#### [EXERCISES TO COMPLETE]
1 - According to the excerpt on Turkey's crypto asset law below, how are crypto assets legally classified under Turkish law?
2 - Please extend the excerpt on Turkey's crypto asset law, picking up after its final sentence.

The regulatory efforts took into account the benefits of using blockchain technology in finance and other fields, and avoided any approach that would hinder the development of this innovative ecosystem. In other words, the Capital Markets Law aims to regulate not blockchain technology itself, but rather the trading activities of crypto assets based on this technology.

In this concept, the “Law Proposal Amending the Capital Markets Law” was submitted to the Grand National Assembly of Turkey (TBMM) on May 17, 2024. The proposal was then presented to the TBMM General Assembly and, upon approval by the General Assembly on June 26, 2024, became law as Law No. 7518[2].

The aforementioned law introduced the concepts of “wallet, cryptoasset, cryptoasset service provider, cryptoasset custody service, and platform.” The legal definitions of these concepts are provided below: –

  • Wallet: Software, hardware, systems, or applications that enable the transfer of cryptoassets and the online or offline storage of these assets or their private and public keys.
  • Cryptoasset: Intangible assets that can be created and stored electronically using distributed ledger technology or similar technology, distributed over digital networks, and have the capacity to represent value or rights.
  • Cryptoasset service provider: Platforms, cryptoasset custody organizations, and other organizations designated to provide services related to cryptoassets, including the initial sale or distribution of cryptoassets, in regulations to be made pursuant to this Law.
  • Cryptoasset custody services refer to the storage and management of Platform customers’ crypto assets or private keys that grant the right to transfer these assets from the wallet, or other custody services as determined by the Capital Markets Board (CMB).
  • Platforms refer to institutions that perform one or more of the following transactions: crypto asset purchase and sale, initial sale or distribution, exchange, transfer, the storage required for these, and other transactions, that may be determined.

The legal nature of crypto assets under Turkish law has now been clarified. Accordingly, crypto assets are legally considered “intangible assets.”[3]

Within this framework, the aforementioned Law regulates crypto asset service providers, the activities of crypto asset platforms, the storage of crypto assets, and the crypto asset purchase, sale, and transfer transactions that Turkish residents can conduct on crypto asset platforms. It also stipulates that crypto asset service providers must obtain a permit from the CMB for their establishment and operation.

#### [ENTRIES SHOWN]
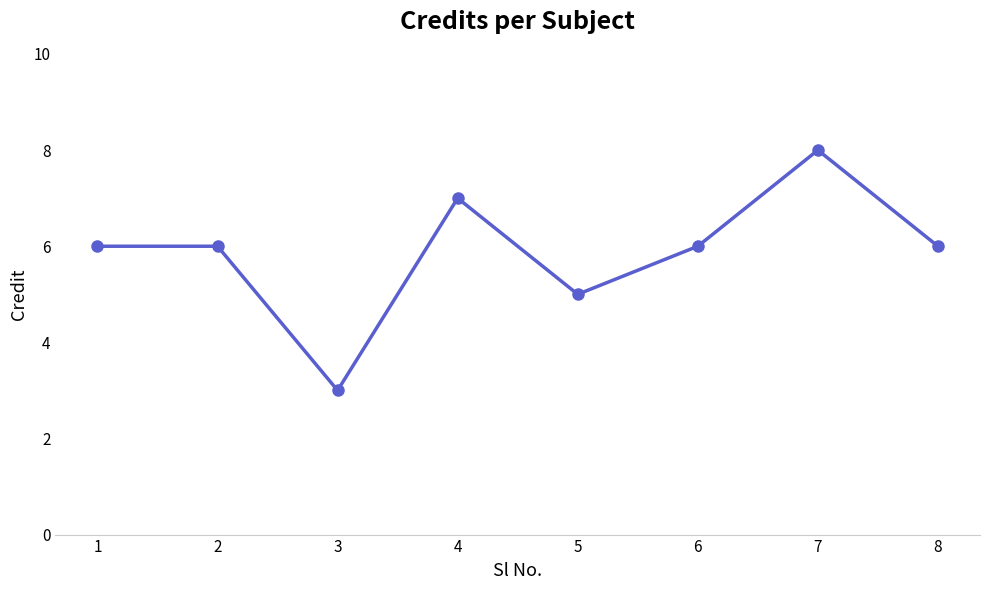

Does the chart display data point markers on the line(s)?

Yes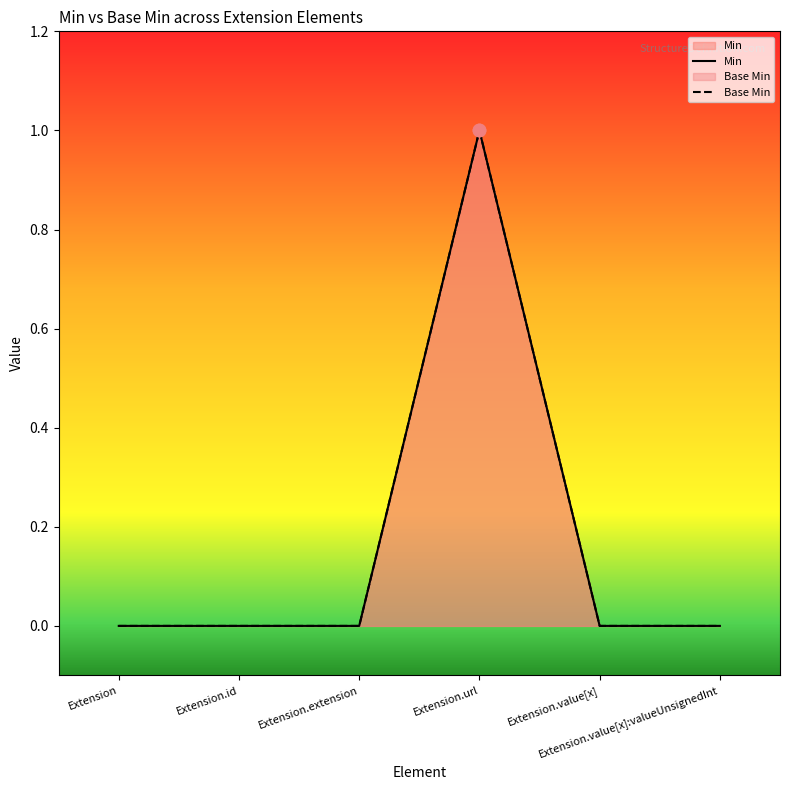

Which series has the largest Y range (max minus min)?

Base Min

---

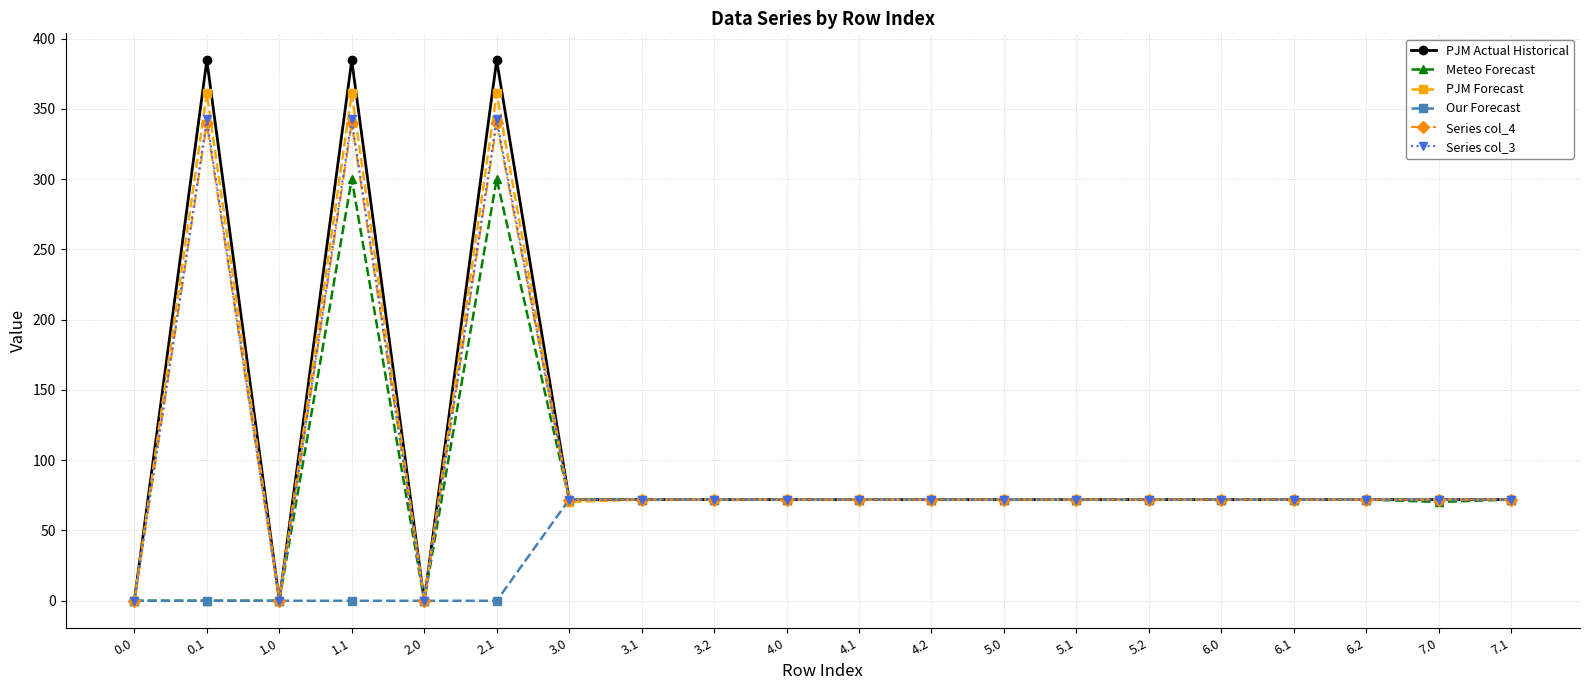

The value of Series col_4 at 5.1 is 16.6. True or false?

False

...

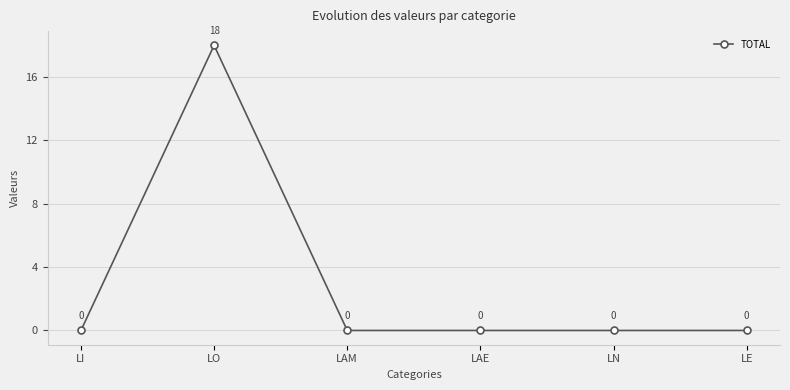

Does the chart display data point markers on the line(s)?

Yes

#### [ANSWERS TO THE TASKS]
1 - They are legally considered intangible assets.

2 -
According to this Law, crypto assets other than those that confer rights specific to capital market instruments and those to be traded on the Platforms or initially sold or distributed will not be subject to the provisions of the said Law. Furthermore, Service Providers will not be subject to the provisions of the said Law, except for those provisions explicitly referenced.

This Law stipulates that the CMB may permit the issuance of capital market instruments as crypto assets. In this case, the issued capital market instruments will be recorded not at the Central Registry Agency but in the electronic environments provided by the Service Providers where they were created and stored.

Principles Governing Platforms, Storage Services and Service Providers

 One of the most important provisions of the Law is granting the Capital Markets Board (CMB) the authority to establish principles for the sale and distribution of crypto assets that meet specific conditions through platforms, without being subject to the provisions of Capital Markets Law No. 6362 (“CML” or Law) regarding capital market instruments. In this context, the conditions required to be met are as follows:

  • The crypto asset to be sold and distributed must develop Distributed Ledger Technology (DLT) or a similar technological infrastructure.
  • The value of the crypto asset must be indistinguishable from the technology it developed.

The CMB may request technical reports from the Scientific and Technological Research Council of Turkey (“TUBİTAK”) and other public institutions and organizations during the determination of the crypto assets subject to these principles.

Furthermore, individuals and legal entities signing any information documents regarding the sale or distribution of these crypto assets will be jointly and severally liable for any damages arising from inaccurate, misleading, or incomplete information contained in these documents.

According to the law, Service Providers will be required to obtain permission from the CMB in order to be established and start operating.

Platforms will pay an annual fee of 1% of all revenue, excluding interest, to the CMB and TUBİTAK. Records regarding wallets used for customer crypto asset transfers and bank accounts used for cash transfers will be kept securely, accessible, and traceable by Service Providers.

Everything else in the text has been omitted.